→ WHAT YOU NEED TO DO
Copy out every record that follows, word for word.

→ Stored records
....................

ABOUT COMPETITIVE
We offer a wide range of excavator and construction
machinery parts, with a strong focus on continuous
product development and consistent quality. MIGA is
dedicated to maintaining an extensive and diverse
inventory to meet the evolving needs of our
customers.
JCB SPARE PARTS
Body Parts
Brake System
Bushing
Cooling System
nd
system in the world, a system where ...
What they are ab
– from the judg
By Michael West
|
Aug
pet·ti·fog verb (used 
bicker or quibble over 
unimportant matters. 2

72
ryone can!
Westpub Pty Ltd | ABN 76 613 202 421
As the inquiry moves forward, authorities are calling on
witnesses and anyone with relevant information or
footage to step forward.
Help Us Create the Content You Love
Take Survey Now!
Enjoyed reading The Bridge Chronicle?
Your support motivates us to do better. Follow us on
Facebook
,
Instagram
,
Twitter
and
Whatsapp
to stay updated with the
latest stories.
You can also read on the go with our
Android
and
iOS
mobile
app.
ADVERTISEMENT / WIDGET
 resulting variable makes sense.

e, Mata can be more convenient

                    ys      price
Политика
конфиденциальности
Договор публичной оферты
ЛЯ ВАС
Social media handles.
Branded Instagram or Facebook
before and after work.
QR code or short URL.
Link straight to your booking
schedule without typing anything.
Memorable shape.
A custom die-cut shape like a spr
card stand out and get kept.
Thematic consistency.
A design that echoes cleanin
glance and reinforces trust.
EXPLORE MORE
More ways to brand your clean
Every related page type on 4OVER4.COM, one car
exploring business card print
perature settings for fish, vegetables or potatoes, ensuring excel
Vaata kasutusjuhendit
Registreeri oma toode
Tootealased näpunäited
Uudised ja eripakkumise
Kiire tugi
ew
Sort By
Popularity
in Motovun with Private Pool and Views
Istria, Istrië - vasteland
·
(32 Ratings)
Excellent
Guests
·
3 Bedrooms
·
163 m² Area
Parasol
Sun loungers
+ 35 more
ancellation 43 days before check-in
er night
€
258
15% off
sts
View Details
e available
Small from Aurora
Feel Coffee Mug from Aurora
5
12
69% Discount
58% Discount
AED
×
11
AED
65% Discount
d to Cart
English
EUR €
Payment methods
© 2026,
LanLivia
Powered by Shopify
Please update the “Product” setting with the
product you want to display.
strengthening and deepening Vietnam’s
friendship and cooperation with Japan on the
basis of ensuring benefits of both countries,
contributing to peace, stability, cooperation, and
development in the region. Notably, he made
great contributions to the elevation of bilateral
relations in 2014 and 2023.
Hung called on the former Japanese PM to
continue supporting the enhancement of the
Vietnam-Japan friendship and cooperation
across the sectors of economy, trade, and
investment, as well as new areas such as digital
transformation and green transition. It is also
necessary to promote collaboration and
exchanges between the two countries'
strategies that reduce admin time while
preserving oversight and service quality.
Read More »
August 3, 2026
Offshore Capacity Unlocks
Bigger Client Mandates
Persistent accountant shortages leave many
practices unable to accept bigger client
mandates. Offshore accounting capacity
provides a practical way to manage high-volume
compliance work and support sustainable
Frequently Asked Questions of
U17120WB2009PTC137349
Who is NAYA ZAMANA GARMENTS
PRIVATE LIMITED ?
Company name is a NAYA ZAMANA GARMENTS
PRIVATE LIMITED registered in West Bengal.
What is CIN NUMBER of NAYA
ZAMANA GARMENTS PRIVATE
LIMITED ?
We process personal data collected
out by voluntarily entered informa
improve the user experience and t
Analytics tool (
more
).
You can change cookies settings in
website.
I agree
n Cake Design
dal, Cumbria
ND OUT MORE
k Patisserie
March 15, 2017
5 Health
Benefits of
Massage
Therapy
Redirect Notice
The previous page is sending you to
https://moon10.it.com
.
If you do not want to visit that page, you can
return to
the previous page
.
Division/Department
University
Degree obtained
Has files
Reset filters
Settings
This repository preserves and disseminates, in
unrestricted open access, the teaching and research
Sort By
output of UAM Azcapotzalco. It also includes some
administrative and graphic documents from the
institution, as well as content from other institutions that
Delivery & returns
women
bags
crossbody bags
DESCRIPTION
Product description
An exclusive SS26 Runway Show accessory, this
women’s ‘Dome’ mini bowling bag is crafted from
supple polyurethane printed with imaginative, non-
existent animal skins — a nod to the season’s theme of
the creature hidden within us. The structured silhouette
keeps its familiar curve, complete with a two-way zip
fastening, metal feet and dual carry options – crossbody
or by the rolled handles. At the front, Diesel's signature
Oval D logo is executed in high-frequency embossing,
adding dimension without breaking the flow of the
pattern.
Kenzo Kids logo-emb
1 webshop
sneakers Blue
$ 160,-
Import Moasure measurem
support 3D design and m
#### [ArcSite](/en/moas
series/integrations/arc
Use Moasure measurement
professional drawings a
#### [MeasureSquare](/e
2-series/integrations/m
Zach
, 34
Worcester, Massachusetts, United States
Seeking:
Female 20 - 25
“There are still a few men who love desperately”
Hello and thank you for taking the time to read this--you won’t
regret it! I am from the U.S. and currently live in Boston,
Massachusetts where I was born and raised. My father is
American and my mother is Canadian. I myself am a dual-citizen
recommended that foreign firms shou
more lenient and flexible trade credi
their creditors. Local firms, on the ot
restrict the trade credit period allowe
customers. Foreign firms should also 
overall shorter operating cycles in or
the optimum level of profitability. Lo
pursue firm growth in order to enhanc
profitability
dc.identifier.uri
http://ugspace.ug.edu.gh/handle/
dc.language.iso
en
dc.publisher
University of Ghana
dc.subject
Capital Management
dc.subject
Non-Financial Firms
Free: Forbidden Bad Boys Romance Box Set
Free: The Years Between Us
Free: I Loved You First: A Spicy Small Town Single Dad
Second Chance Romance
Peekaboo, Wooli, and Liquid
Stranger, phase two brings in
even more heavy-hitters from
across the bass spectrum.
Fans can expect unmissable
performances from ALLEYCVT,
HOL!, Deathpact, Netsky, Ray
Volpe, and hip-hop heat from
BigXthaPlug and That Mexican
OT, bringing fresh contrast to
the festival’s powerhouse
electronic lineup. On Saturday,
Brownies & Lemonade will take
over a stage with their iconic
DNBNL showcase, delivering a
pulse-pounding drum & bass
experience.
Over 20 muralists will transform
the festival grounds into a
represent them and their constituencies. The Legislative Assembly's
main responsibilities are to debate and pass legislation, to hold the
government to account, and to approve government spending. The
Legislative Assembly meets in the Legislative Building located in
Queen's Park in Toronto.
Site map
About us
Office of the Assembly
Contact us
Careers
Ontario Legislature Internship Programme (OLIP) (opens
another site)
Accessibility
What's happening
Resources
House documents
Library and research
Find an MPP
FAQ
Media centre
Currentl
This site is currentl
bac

....................

→ OUTPUT
ABOUT COMPETITIVE
We offer a wide range of excavator and construction
machinery parts, with a strong focus on continuous
product development and consistent quality. MIGA is
dedicated to maintaining an extensive and diverse
inventory to meet the evolving needs of our
customers.
JCB SPARE PARTS
Body Parts
Brake System
Bushing
Cooling System
nd
system in the world, a system where ...
What they are ab
– from the judg
By Michael West
|
Aug
pet·ti·fog verb (used 
bicker or quibble over 
unimportant matters. 2

72
ryone can!
Westpub Pty Ltd | ABN 76 613 202 421
As the inquiry moves forward, authorities are calling on
witnesses and anyone with relevant information or
footage to step forward.
Help Us Create the Content You Love
Take Survey Now!
Enjoyed reading The Bridge Chronicle?
Your support motivates us to do better. Follow us on
Facebook
,
Instagram
,
Twitter
and
Whatsapp
to stay updated with the
latest stories.
You can also read on the go with our
Android
and
iOS
mobile
app.
ADVERTISEMENT / WIDGET
 resulting variable makes sense.

e, Mata can be more convenient

                    ys      price
Политика
конфиденциальности
Договор публичной оферты
ЛЯ ВАС
Social media handles.
Branded Instagram or Facebook
before and after work.
QR code or short URL.
Link straight to your booking
schedule without typing anything.
Memorable shape.
A custom die-cut shape like a spr
card stand out and get kept.
Thematic consistency.
A design that echoes cleanin
glance and reinforces trust.
EXPLORE MORE
More ways to brand your clean
Every related page type on 4OVER4.COM, one car
exploring business card print
perature settings for fish, vegetables or potatoes, ensuring excel
Vaata kasutusjuhendit
Registreeri oma toode
Tootealased näpunäited
Uudised ja eripakkumise
Kiire tugi
ew
Sort By
Popularity
in Motovun with Private Pool and Views
Istria, Istrië - vasteland
·
(32 Ratings)
Excellent
Guests
·
3 Bedrooms
·
163 m² Area
Parasol
Sun loungers
+ 35 more
ancellation 43 days before check-in
er night
€
258
15% off
sts
View Details
e available
Small from Aurora
Feel Coffee Mug from Aurora
5
12
69% Discount
58% Discount
AED
×
11
AED
65% Discount
d to Cart
English
EUR €
Payment methods
© 2026,
LanLivia
Powered by Shopify
Please update the “Product” setting with the
product you want to display.
strengthening and deepening Vietnam’s
friendship and cooperation with Japan on the
basis of ensuring benefits of both countries,
contributing to peace, stability, cooperation, and
development in the region. Notably, he made
great contributions to the elevation of bilateral
relations in 2014 and 2023.
Hung called on the former Japanese PM to
continue supporting the enhancement of the
Vietnam-Japan friendship and cooperation
across the sectors of economy, trade, and
investment, as well as new areas such as digital
transformation and green transition. It is also
necessary to promote collaboration and
exchanges between the two countries'
strategies that reduce admin time while
preserving oversight and service quality.
Read More »
August 3, 2026
Offshore Capacity Unlocks
Bigger Client Mandates
Persistent accountant shortages leave many
practices unable to accept bigger client
mandates. Offshore accounting capacity
provides a practical way to manage high-volume
compliance work and support sustainable
Frequently Asked Questions of
U17120WB2009PTC137349
Who is NAYA ZAMANA GARMENTS
PRIVATE LIMITED ?
Company name is a NAYA ZAMANA GARMENTS
PRIVATE LIMITED registered in West Bengal.
What is CIN NUMBER of NAYA
ZAMANA GARMENTS PRIVATE
LIMITED ?
We process personal data collected
out by voluntarily entered informa
improve the user experience and t
Analytics tool (
more
).
You can change cookies settings in
website.
I agree
n Cake Design
dal, Cumbria
ND OUT MORE
k Patisserie
March 15, 2017
5 Health
Benefits of
Massage
Therapy
Redirect Notice
The previous page is sending you to
https://moon10.it.com
.
If you do not want to visit that page, you can
return to
the previous page
.
Division/Department
University
Degree obtained
Has files
Reset filters
Settings
This repository preserves and disseminates, in
unrestricted open access, the teaching and research
Sort By
output of UAM Azcapotzalco. It also includes some
administrative and graphic documents from the
institution, as well as content from other institutions that
Delivery & returns
women
bags
crossbody bags
DESCRIPTION
Product description
An exclusive SS26 Runway Show accessory, this
women’s ‘Dome’ mini bowling bag is crafted from
supple polyurethane printed with imaginative, non-
existent animal skins — a nod to the season’s theme of
the creature hidden within us. The structured silhouette
keeps its familiar curve, complete with a two-way zip
fastening, metal feet and dual carry options – crossbody
or by the rolled handles. At the front, Diesel's signature
Oval D logo is executed in high-frequency embossing,
adding dimension without breaking the flow of the
pattern.
Kenzo Kids logo-emb
1 webshop
sneakers Blue
$ 160,-
Import Moasure measurem
support 3D design and m
#### [ArcSite](/en/moas
series/integrations/arc
Use Moasure measurement
professional drawings a
#### [MeasureSquare](/e
2-series/integrations/m
Zach
, 34
Worcester, Massachusetts, United States
Seeking:
Female 20 - 25
“There are still a few men who love desperately”
Hello and thank you for taking the time to read this--you won’t
regret it! I am from the U.S. and currently live in Boston,
Massachusetts where I was born and raised. My father is
American and my mother is Canadian. I myself am a dual-citizen
recommended that foreign firms shou
more lenient and flexible trade credi
their creditors. Local firms, on the ot
restrict the trade credit period allowe
customers. Foreign firms should also 
overall shorter operating cycles in or
the optimum level of profitability. Lo
pursue firm growth in order to enhanc
profitability
dc.identifier.uri
http://ugspace.ug.edu.gh/handle/
dc.language.iso
en
dc.publisher
University of Ghana
dc.subject
Capital Management
dc.subject
Non-Financial Firms
Free: Forbidden Bad Boys Romance Box Set
Free: The Years Between Us
Free: I Loved You First: A Spicy Small Town Single Dad
Second Chance Romance
Peekaboo, Wooli, and Liquid
Stranger, phase two brings in
even more heavy-hitters from
across the bass spectrum.
Fans can expect unmissable
performances from ALLEYCVT,
HOL!, Deathpact, Netsky, Ray
Volpe, and hip-hop heat from
BigXthaPlug and That Mexican
OT, bringing fresh contrast to
the festival’s powerhouse
electronic lineup. On Saturday,
Brownies & Lemonade will take
over a stage with their iconic
DNBNL showcase, delivering a
pulse-pounding drum & bass
experience.
Over 20 muralists will transform
the festival grounds into a
represent them and their constituencies. The Legislative Assembly's
main responsibilities are to debate and pass legislation, to hold the
government to account, and to approve government spending. The
Legislative Assembly meets in the Legislative Building located in
Queen's Park in Toronto.
Site map
About us
Office of the Assembly
Contact us
Careers
Ontario Legislature Internship Programme (OLIP) (opens
another site)
Accessibility
What's happening
Resources
House documents
Library and research
Find an MPP
FAQ
Media centre
Currentl
This site is currentl
bac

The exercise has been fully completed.